--- start GIVEN RECORDS ---

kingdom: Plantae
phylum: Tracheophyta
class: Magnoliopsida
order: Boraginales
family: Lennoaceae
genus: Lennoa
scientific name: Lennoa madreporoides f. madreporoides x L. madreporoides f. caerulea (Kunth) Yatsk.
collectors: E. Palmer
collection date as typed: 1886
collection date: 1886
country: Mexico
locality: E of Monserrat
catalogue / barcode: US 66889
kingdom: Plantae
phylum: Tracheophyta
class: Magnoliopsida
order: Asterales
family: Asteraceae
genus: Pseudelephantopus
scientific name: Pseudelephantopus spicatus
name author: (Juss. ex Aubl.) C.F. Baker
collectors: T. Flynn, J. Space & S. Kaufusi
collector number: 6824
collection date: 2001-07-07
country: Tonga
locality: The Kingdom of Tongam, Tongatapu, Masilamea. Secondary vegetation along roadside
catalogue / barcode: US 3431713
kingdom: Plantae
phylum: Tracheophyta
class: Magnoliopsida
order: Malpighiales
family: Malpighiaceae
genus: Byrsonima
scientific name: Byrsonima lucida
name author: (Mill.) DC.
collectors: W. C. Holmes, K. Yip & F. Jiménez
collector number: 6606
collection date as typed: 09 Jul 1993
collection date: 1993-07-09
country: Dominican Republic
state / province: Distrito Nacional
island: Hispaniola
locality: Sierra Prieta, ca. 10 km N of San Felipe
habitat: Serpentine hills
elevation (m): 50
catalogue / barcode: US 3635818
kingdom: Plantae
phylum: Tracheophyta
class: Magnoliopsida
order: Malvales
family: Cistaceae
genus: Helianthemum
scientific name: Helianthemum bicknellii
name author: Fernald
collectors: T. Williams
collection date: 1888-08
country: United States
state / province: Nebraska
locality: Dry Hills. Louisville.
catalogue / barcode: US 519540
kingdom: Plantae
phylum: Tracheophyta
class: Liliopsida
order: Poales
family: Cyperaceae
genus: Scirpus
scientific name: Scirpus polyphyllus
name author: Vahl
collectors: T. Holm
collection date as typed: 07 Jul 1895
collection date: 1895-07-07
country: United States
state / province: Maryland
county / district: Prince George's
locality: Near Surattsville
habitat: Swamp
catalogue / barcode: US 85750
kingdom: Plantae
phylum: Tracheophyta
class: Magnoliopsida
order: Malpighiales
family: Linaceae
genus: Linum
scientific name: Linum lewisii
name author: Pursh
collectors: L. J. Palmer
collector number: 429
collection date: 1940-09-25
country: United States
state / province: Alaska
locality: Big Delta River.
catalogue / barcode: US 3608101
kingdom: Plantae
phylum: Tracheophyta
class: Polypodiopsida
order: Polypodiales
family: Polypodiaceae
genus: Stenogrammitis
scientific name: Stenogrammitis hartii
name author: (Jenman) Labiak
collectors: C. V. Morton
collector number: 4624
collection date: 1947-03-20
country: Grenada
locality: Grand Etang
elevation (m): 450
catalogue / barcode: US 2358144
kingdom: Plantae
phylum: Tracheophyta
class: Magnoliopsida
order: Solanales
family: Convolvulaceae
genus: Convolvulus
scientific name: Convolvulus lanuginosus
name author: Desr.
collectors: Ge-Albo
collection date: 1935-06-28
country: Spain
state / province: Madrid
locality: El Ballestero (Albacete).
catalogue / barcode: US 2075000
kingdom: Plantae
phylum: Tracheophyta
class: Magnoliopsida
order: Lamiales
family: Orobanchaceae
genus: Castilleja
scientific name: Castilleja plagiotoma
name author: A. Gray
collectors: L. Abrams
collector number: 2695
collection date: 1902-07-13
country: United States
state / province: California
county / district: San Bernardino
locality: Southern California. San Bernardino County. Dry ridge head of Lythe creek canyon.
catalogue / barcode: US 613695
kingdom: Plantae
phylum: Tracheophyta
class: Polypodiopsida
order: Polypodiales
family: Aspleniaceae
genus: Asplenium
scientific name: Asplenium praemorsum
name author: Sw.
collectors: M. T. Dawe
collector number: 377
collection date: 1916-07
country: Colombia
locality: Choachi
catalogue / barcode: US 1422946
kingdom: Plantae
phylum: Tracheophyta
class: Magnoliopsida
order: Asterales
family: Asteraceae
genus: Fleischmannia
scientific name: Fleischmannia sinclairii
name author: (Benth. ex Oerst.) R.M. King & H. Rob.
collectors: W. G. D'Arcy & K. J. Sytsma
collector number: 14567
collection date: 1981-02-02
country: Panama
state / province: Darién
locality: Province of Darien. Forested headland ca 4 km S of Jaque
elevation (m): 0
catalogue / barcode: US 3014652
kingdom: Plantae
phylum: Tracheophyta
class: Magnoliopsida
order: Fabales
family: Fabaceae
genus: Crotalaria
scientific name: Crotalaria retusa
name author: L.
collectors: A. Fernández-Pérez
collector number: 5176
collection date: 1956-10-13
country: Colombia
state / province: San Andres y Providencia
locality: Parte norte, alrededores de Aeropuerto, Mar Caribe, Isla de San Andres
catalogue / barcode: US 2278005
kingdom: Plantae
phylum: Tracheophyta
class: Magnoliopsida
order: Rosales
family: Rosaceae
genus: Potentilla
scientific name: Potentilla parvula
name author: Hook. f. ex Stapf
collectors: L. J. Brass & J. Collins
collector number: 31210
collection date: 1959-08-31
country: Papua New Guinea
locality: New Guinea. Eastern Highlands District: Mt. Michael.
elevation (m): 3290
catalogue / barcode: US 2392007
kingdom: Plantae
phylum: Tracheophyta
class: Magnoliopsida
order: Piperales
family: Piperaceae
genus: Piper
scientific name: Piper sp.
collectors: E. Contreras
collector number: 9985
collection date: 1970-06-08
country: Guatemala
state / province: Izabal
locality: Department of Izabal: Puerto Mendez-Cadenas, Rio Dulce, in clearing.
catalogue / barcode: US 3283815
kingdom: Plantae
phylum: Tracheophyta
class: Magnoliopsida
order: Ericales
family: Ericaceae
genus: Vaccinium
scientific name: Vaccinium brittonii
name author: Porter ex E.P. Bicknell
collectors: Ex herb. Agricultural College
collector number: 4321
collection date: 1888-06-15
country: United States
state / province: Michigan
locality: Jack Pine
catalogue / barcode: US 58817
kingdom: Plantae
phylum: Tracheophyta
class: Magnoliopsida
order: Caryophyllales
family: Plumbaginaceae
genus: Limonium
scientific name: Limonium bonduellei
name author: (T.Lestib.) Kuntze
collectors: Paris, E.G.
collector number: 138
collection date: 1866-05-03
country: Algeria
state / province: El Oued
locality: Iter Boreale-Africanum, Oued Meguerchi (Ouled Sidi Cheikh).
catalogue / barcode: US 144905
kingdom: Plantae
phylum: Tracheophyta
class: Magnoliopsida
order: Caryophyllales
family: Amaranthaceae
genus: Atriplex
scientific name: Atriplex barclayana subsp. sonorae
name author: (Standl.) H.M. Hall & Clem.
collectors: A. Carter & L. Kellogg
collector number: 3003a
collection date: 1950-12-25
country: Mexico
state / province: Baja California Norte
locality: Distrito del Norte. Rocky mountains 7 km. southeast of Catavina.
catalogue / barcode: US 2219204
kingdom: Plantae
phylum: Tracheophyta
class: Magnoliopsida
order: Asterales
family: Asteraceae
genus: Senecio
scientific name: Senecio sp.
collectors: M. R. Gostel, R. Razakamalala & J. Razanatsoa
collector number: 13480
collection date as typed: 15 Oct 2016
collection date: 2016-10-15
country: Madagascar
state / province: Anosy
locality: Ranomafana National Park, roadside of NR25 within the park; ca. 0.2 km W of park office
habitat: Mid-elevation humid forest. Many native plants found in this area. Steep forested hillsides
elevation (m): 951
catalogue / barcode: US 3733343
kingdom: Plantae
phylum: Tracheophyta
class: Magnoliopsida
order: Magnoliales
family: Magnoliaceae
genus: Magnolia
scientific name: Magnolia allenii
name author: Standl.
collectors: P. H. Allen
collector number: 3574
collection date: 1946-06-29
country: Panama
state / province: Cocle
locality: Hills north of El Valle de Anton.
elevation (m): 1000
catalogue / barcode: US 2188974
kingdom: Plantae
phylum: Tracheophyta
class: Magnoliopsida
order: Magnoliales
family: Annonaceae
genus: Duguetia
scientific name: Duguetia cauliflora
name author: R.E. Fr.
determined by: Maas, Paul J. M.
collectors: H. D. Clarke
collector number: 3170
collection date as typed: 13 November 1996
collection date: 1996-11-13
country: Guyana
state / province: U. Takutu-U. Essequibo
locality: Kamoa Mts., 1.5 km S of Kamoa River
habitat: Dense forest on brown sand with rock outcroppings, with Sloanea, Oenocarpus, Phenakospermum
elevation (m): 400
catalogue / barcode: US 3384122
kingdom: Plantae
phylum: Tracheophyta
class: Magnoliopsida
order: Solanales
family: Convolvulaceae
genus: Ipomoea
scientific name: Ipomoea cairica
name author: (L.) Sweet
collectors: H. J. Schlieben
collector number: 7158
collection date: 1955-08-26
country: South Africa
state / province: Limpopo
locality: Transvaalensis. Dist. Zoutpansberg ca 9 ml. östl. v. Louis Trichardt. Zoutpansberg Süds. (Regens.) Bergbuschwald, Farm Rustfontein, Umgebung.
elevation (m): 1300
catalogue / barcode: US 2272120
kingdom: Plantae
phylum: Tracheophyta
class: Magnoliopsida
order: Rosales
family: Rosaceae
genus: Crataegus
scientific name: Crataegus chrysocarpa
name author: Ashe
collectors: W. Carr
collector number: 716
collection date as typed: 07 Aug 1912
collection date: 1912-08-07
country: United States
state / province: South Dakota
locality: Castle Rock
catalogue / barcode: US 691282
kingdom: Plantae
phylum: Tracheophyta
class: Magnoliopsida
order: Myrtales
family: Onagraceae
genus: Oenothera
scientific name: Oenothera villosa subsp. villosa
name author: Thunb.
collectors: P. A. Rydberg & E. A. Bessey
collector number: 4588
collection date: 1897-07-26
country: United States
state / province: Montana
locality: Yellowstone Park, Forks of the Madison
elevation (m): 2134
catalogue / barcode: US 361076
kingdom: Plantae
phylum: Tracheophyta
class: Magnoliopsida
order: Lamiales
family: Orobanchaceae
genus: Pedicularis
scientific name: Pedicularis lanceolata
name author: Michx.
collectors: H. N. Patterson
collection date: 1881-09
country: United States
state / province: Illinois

--- end GIVEN RECORDS ---

### PROBLEM DESCRIPTION:
In the entries from the line containing "catalogue / barcode: US 2278005" through the line containing "collector number: 31210", inclusive, change "name author" to "authority" and write out those lines again with nothing else altered.

### OUTPUT OF THE EXERCISE:
catalogue / barcode: US 2278005
kingdom: Plantae
phylum: Tracheophyta
class: Magnoliopsida
order: Rosales
family: Rosaceae
genus: Potentilla
scientific name: Potentilla parvula
authority: Hook. f. ex Stapf
collectors: L. J. Brass & J. Collins
collector number: 31210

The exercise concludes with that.